##### Приведённый отрывок

Зашёл разговор о «Днях Турбиных» — и очевидцы той, старой постановки МХАТа вспомнили такой случай.
Один человек, угодивший в ссылку в сравнительно неопасные двадцатые годы, вернулся в Москву и попал на спектакль.
И вот на сцене запели «Боже, царя храни». Он автоматически встал — и через некоторое время понял, что стоит он один.
Тут же, схватив пальто и шапку в гардеробе, этот человек бежал из театра.
Это вполне архетипичная история того времени — и именно вокруг «Дней Турбиных».
Есть такие же воспоминания незаметного человека Дмитрия Шепеленко об Александре Грине.
Шепеленко рассказывает, как однажды он с Грином пошёл во МХАТ. Булгаковский «Театральный роман» рассказывает нам в подробностях, как происходила выдача контрамарок администратором. Собственно, администратор и выведен как «заведующий внутренним порядком Независимого театра Филипп Филиппович Тулумбасов».
Грин получил свои контрамарки, но вдруг наклонился к администратору и сказал:
— В Гражданскую войну вы служили в отряде Дроздовского.
Администратор спал с лица и стал отпираться, но Грин стоял на своём.
— Это, несомненно, белый офицер: жесты и взгляд выдают его с головой, — говорил он потом Шепеленко.
Тем же вечером по дороге в театр Грин предсказал, что администратор будет ждать их у входа. И действительно, когда шли по Камергерскому, они увидели администратора. Грин подошёл к нему и, вернувшись к Шепеленко, сказал:
— Он действительно был в Белой армии. Но я пообещал, что его не выдам.
Казалось, что чекисты могли ловить «бывших» прямо в фойе театра — по выражению лиц.
Очевидцы говорят, что в ту пору недобитые интеллигенты ломились во МХАТ для того, чтобы посмотреть именно этот осколок старой жизни. Тот мир с абажуром, где поют «Боже, царя храни», — потому что больше во всём СССР это нигде нельзя было спеть, кроме сцены МХАТа.
Дальше случилось многое — случилась невероятная, по трагичности сравнимая с Гражданской, новая война, снова вернулись погоны и слово «офицер» и булгаковские герои стали не просто осколками империи, а продолжением традиции.
И вот пришло то время, когда выражение «белый офицер» стало не страшным обвинением, а чем-то вроде бабушкиной броши, найденной в комоде, — не очень практичной, но всё же ценностью.
Гитара в «Днях Турбиных» родила бесчисленных поручиков Голицыных и корнетов Оболенских.

##########
##### Исходные данные

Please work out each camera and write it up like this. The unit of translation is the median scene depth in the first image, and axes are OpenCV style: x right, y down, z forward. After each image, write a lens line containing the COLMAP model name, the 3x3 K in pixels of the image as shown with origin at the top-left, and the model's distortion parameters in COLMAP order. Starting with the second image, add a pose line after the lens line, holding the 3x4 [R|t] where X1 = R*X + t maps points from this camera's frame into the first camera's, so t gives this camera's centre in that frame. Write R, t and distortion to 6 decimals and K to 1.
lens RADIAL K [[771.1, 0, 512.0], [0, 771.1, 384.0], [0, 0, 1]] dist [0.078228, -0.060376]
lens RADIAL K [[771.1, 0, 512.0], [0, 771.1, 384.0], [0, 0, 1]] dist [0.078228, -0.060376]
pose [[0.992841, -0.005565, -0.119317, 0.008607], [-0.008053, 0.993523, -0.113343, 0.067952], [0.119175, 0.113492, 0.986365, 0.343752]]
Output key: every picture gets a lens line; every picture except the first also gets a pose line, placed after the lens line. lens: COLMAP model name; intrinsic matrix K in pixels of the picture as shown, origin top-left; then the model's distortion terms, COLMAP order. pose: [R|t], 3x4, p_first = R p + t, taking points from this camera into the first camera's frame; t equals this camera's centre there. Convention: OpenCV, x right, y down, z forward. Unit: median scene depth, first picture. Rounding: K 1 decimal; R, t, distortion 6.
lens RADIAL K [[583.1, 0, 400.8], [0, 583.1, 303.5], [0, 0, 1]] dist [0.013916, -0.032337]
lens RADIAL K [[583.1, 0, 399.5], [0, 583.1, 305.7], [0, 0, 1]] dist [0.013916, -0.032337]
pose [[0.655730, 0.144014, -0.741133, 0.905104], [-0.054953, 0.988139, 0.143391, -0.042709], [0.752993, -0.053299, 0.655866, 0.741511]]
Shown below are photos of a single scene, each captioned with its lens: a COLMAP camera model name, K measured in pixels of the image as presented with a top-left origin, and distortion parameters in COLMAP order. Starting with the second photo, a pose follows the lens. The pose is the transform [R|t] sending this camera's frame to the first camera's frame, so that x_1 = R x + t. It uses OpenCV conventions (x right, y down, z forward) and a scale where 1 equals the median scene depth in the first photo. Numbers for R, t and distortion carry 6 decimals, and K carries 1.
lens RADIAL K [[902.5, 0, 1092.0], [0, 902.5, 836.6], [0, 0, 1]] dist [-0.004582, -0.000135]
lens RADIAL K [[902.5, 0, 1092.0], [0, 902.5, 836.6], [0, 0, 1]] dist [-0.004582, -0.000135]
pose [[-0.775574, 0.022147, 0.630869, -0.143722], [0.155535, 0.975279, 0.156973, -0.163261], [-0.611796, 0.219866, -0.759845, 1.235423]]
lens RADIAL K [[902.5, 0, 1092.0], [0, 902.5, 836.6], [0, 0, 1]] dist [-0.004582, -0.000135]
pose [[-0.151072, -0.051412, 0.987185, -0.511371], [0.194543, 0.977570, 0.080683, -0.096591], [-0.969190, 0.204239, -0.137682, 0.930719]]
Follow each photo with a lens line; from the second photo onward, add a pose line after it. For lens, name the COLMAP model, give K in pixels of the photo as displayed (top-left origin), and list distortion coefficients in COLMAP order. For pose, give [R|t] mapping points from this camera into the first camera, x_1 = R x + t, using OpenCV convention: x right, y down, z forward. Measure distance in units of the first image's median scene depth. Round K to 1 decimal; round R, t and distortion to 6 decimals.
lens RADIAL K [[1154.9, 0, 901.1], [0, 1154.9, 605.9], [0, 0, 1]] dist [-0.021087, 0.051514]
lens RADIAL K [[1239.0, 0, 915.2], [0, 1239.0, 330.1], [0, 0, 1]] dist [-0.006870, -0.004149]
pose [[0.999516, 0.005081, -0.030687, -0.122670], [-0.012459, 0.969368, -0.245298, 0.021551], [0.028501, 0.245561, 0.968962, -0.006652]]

##########

Продолжите отрывок о «Днях Турбиных», начав сразу после его последнего предложения. Строки — отдельный материал, с отрывком они не связаны.

Типажи телефильма прочно вклеились в общественное сознание, а штабс-капитан Мышлаевский в исполнении актёра Басова подарил советским алкоголикам несколько расхожих фраз для застолья типа: «Как же вы селёдку без водки кушать будете?», «Вы что, водкой полы моете?!», «Ловко это вы опрокидываете! — Достигается тренировками!»…
Но в этой экранизации Шполянскому, как и прежде на сцене МХАТа, места не было.
Оно нашлось в следующей — в фильме 2012 года, где Шкловский — Шполянский стал просто демоном.
Шкловский — Шполянский там просто Воланд, то разрушающий счастье героев, то отпускающий их с миром.
Многое в этой тяге к нечистой силе можно объяснить ужасом начала XX века, когда вдруг хорошие люди превратились в зверей и брат пошёл на брата, были безжалостно сорваны шторы и погибли тысячи абажуров. Всё это без вмешательства дьявола объяснить было трудно.
Оттого Шполянского несчастный сифилитик Русаков так прямо и называет.
Это предчувствие будущего романа «Мастер и Маргарита» очень интересно, но вернёмся к абажурам.
Ключевой предмет «Белой гвардии» — это абажур.
Сражение происходит не за Киев и даже не за Александровскую гимназию.
Это битва при абажуре.
Какая-то ужасная сила, бушующая за окнами, и тот самый абажур.
Шполянский — символ неодолимой внешней силы, силы разрушения.
«А потом… потом в комнате противно, как во всякой комнате, где хаос укладки, и ещё хуже, когда абажур сдёрнут с лампы. Никогда. Никогда не сдёргивайте абажур с лампы! Абажур священен. Никогда не убегайте крысьей побежкой на неизвестность от опасности. У абажура дремлите, читайте — пусть воет вьюга, — ждите, пока к вам придут».
Глядите-глядите, люди, ваш абажур в опасности. Но это одна часть правды — абажур в опасности. Но он так же в опасности, когда вяло катится по рельсам императорский поезд у Пскова. Так же он в опасности, когда в головах случается разруха и люди перестают делать своё дело, занимаясь хоровым пением и групповыми страданиями вместо исполнения своих простых обязанностей.
И опять все виноваты и виноватых нет.